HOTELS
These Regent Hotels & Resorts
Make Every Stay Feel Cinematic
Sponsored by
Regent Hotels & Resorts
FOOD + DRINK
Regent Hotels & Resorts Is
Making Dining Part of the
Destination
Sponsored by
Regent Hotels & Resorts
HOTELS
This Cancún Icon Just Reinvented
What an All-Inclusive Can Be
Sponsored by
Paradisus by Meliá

_____

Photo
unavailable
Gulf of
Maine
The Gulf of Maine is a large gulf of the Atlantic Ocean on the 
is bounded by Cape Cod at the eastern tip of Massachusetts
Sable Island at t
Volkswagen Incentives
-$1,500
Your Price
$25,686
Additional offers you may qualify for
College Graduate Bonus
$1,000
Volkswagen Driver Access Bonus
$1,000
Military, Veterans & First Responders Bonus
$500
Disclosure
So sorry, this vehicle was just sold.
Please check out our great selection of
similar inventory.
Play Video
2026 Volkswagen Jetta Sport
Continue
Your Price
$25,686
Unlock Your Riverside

_____

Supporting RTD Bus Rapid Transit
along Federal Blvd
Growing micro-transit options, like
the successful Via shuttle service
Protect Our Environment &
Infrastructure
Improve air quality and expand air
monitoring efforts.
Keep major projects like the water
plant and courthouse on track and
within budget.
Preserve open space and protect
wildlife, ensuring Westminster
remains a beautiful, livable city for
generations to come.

_____

◆ **Task brief**
In the material above, how many lines include the string "Regent"? Please reply with the number only.

◆ **Exercise output**
4